- [Set problem]: Reproduce every line of the material below without changing anything.

- [Records]:
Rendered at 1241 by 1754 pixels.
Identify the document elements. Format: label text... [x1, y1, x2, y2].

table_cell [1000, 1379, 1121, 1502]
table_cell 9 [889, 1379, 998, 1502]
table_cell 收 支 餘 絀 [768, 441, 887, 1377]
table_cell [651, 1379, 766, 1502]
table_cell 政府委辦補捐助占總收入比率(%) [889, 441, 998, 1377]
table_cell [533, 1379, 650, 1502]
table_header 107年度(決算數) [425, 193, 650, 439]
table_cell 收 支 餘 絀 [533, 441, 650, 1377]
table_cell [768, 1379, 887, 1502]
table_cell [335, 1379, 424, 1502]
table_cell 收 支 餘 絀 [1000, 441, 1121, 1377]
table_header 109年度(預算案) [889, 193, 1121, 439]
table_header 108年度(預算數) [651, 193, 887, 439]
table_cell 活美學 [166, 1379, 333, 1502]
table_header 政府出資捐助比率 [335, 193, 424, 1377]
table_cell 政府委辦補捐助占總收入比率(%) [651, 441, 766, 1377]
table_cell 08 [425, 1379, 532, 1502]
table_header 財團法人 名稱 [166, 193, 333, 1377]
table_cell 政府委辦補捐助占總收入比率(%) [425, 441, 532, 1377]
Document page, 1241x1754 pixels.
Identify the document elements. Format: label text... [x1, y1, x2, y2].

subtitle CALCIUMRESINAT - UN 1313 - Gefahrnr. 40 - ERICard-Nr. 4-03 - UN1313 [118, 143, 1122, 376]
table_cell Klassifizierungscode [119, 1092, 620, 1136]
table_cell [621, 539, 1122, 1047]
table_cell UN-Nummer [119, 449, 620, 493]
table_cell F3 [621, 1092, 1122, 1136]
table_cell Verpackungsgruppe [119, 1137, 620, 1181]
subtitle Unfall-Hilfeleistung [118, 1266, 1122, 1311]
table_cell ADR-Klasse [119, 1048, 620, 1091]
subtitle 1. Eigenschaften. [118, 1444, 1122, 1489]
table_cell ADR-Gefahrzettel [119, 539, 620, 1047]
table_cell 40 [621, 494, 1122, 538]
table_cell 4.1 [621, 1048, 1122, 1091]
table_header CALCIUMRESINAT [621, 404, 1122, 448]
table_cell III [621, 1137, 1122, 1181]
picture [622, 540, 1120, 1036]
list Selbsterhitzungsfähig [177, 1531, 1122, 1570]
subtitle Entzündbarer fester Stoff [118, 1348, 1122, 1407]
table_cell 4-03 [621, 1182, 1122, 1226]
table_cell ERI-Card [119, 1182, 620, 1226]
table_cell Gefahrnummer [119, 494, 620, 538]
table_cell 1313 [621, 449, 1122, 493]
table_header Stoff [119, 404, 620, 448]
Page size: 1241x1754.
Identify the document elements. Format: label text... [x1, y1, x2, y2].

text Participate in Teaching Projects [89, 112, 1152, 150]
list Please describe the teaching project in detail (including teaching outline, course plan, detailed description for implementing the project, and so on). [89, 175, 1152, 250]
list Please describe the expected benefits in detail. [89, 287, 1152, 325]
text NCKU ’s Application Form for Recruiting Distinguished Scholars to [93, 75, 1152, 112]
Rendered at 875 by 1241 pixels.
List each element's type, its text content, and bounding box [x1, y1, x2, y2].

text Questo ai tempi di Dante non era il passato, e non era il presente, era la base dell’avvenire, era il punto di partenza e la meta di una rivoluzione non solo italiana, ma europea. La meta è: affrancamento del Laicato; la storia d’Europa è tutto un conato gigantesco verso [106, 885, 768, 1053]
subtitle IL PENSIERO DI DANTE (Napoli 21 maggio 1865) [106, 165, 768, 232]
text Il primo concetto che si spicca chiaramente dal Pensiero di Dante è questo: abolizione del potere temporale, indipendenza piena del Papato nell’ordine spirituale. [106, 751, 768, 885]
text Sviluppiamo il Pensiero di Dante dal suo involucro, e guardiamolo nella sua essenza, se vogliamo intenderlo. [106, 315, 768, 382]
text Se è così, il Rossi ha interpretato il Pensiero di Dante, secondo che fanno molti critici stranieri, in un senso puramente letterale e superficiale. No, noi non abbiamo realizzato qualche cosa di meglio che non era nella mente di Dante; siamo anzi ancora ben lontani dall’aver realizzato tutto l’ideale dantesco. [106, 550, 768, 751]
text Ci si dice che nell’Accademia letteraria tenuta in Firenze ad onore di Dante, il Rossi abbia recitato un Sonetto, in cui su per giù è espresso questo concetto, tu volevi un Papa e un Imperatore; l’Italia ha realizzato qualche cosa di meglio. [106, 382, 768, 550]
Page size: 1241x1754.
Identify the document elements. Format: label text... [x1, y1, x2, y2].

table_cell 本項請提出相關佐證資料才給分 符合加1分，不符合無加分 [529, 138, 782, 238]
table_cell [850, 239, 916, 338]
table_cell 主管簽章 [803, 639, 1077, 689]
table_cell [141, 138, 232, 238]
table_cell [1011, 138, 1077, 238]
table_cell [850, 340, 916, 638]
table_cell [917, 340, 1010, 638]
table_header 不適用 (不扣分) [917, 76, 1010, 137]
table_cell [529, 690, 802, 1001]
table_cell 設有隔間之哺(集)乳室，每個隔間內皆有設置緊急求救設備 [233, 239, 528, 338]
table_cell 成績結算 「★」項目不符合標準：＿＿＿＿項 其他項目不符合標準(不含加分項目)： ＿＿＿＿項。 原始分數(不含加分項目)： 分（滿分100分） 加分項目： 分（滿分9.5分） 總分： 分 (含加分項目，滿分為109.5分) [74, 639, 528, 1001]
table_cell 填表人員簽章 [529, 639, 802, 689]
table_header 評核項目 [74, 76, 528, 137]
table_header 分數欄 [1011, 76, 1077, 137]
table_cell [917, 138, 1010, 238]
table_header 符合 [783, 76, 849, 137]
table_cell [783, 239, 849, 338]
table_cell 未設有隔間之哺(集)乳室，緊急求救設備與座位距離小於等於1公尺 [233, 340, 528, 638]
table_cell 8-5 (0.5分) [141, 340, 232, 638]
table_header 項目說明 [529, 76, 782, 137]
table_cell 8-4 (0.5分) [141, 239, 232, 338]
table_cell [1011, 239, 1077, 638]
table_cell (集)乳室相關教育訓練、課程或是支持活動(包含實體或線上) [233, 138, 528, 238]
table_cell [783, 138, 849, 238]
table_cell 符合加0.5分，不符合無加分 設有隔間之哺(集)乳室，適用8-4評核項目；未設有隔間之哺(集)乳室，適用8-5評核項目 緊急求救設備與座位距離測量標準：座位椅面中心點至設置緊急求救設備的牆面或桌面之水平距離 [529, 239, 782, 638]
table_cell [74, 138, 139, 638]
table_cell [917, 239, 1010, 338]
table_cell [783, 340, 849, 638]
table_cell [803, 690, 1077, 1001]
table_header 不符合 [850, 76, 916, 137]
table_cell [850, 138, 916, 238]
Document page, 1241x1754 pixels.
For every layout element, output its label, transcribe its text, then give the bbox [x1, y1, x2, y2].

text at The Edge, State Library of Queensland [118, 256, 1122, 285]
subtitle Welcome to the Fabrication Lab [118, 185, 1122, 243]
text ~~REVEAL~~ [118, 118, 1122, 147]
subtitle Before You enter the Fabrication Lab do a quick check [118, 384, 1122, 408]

- [Finished task]:
Rendered at 1241 by 1754 pixels.
Identify the document elements. Format: label text... [x1, y1, x2, y2].

table_cell [1000, 1379, 1121, 1502]
table_cell 9 [889, 1379, 998, 1502]
table_cell 收 支 餘 絀 [768, 441, 887, 1377]
table_cell [651, 1379, 766, 1502]
table_cell 政府委辦補捐助占總收入比率(%) [889, 441, 998, 1377]
table_cell [533, 1379, 650, 1502]
table_header 107年度(決算數) [425, 193, 650, 439]
table_cell 收 支 餘 絀 [533, 441, 650, 1377]
table_cell [768, 1379, 887, 1502]
table_cell [335, 1379, 424, 1502]
table_cell 收 支 餘 絀 [1000, 441, 1121, 1377]
table_header 109年度(預算案) [889, 193, 1121, 439]
table_header 108年度(預算數) [651, 193, 887, 439]
table_cell 活美學 [166, 1379, 333, 1502]
table_header 政府出資捐助比率 [335, 193, 424, 1377]
table_cell 政府委辦補捐助占總收入比率(%) [651, 441, 766, 1377]
table_cell 08 [425, 1379, 532, 1502]
table_header 財團法人 名稱 [166, 193, 333, 1377]
table_cell 政府委辦補捐助占總收入比率(%) [425, 441, 532, 1377]
Document page, 1241x1754 pixels.
Identify the document elements. Format: label text... [x1, y1, x2, y2].

subtitle CALCIUMRESINAT - UN 1313 - Gefahrnr. 40 - ERICard-Nr. 4-03 - UN1313 [118, 143, 1122, 376]
table_cell Klassifizierungscode [119, 1092, 620, 1136]
table_cell [621, 539, 1122, 1047]
table_cell UN-Nummer [119, 449, 620, 493]
table_cell F3 [621, 1092, 1122, 1136]
table_cell Verpackungsgruppe [119, 1137, 620, 1181]
subtitle Unfall-Hilfeleistung [118, 1266, 1122, 1311]
table_cell ADR-Klasse [119, 1048, 620, 1091]
subtitle 1. Eigenschaften. [118, 1444, 1122, 1489]
table_cell ADR-Gefahrzettel [119, 539, 620, 1047]
table_cell 40 [621, 494, 1122, 538]
table_cell 4.1 [621, 1048, 1122, 1091]
table_header CALCIUMRESINAT [621, 404, 1122, 448]
table_cell III [621, 1137, 1122, 1181]
picture [622, 540, 1120, 1036]
list Selbsterhitzungsfähig [177, 1531, 1122, 1570]
subtitle Entzündbarer fester Stoff [118, 1348, 1122, 1407]
table_cell 4-03 [621, 1182, 1122, 1226]
table_cell ERI-Card [119, 1182, 620, 1226]
table_cell Gefahrnummer [119, 494, 620, 538]
table_cell 1313 [621, 449, 1122, 493]
table_header Stoff [119, 404, 620, 448]
Page size: 1241x1754.
Identify the document elements. Format: label text... [x1, y1, x2, y2].

text Participate in Teaching Projects [89, 112, 1152, 150]
list Please describe the teaching project in detail (including teaching outline, course plan, detailed description for implementing the project, and so on). [89, 175, 1152, 250]
list Please describe the expected benefits in detail. [89, 287, 1152, 325]
text NCKU ’s Application Form for Recruiting Distinguished Scholars to [93, 75, 1152, 112]
Rendered at 875 by 1241 pixels.
List each element's type, its text content, and bounding box [x1, y1, x2, y2].

text Questo ai tempi di Dante non era il passato, e non era il presente, era la base dell’avvenire, era il punto di partenza e la meta di una rivoluzione non solo italiana, ma europea. La meta è: affrancamento del Laicato; la storia d’Europa è tutto un conato gigantesco verso [106, 885, 768, 1053]
subtitle IL PENSIERO DI DANTE (Napoli 21 maggio 1865) [106, 165, 768, 232]
text Il primo concetto che si spicca chiaramente dal Pensiero di Dante è questo: abolizione del potere temporale, indipendenza piena del Papato nell’ordine spirituale. [106, 751, 768, 885]
text Sviluppiamo il Pensiero di Dante dal suo involucro, e guardiamolo nella sua essenza, se vogliamo intenderlo. [106, 315, 768, 382]
text Se è così, il Rossi ha interpretato il Pensiero di Dante, secondo che fanno molti critici stranieri, in un senso puramente letterale e superficiale. No, noi non abbiamo realizzato qualche cosa di meglio che non era nella mente di Dante; siamo anzi ancora ben lontani dall’aver realizzato tutto l’ideale dantesco. [106, 550, 768, 751]
text Ci si dice che nell’Accademia letteraria tenuta in Firenze ad onore di Dante, il Rossi abbia recitato un Sonetto, in cui su per giù è espresso questo concetto, tu volevi un Papa e un Imperatore; l’Italia ha realizzato qualche cosa di meglio. [106, 382, 768, 550]
Page size: 1241x1754.
Identify the document elements. Format: label text... [x1, y1, x2, y2].

table_cell 本項請提出相關佐證資料才給分 符合加1分，不符合無加分 [529, 138, 782, 238]
table_cell [850, 239, 916, 338]
table_cell 主管簽章 [803, 639, 1077, 689]
table_cell [141, 138, 232, 238]
table_cell [1011, 138, 1077, 238]
table_cell [850, 340, 916, 638]
table_cell [917, 340, 1010, 638]
table_header 不適用 (不扣分) [917, 76, 1010, 137]
table_cell [529, 690, 802, 1001]
table_cell 設有隔間之哺(集)乳室，每個隔間內皆有設置緊急求救設備 [233, 239, 528, 338]
table_cell 成績結算 「★」項目不符合標準：＿＿＿＿項 其他項目不符合標準(不含加分項目)： ＿＿＿＿項。 原始分數(不含加分項目)： 分（滿分100分） 加分項目： 分（滿分9.5分） 總分： 分 (含加分項目，滿分為109.5分) [74, 639, 528, 1001]
table_cell 填表人員簽章 [529, 639, 802, 689]
table_header 評核項目 [74, 76, 528, 137]
table_header 分數欄 [1011, 76, 1077, 137]
table_cell [917, 138, 1010, 238]
table_header 符合 [783, 76, 849, 137]
table_cell [783, 239, 849, 338]
table_cell 未設有隔間之哺(集)乳室，緊急求救設備與座位距離小於等於1公尺 [233, 340, 528, 638]
table_cell 8-5 (0.5分) [141, 340, 232, 638]
table_header 項目說明 [529, 76, 782, 137]
table_cell 8-4 (0.5分) [141, 239, 232, 338]
table_cell [1011, 239, 1077, 638]
table_cell (集)乳室相關教育訓練、課程或是支持活動(包含實體或線上) [233, 138, 528, 238]
table_cell [783, 138, 849, 238]
table_cell 符合加0.5分，不符合無加分 設有隔間之哺(集)乳室，適用8-4評核項目；未設有隔間之哺(集)乳室，適用8-5評核項目 緊急求救設備與座位距離測量標準：座位椅面中心點至設置緊急求救設備的牆面或桌面之水平距離 [529, 239, 782, 638]
table_cell [74, 138, 139, 638]
table_cell [917, 239, 1010, 338]
table_cell [783, 340, 849, 638]
table_cell [803, 690, 1077, 1001]
table_header 不符合 [850, 76, 916, 137]
table_cell [850, 138, 916, 238]
Document page, 1241x1754 pixels.
For every layout element, output its label, transcribe its text, then give the bbox [x1, y1, x2, y2].

text at The Edge, State Library of Queensland [118, 256, 1122, 285]
subtitle Welcome to the Fabrication Lab [118, 185, 1122, 243]
text ~~REVEAL~~ [118, 118, 1122, 147]
subtitle Before You enter the Fabrication Lab do a quick check [118, 384, 1122, 408]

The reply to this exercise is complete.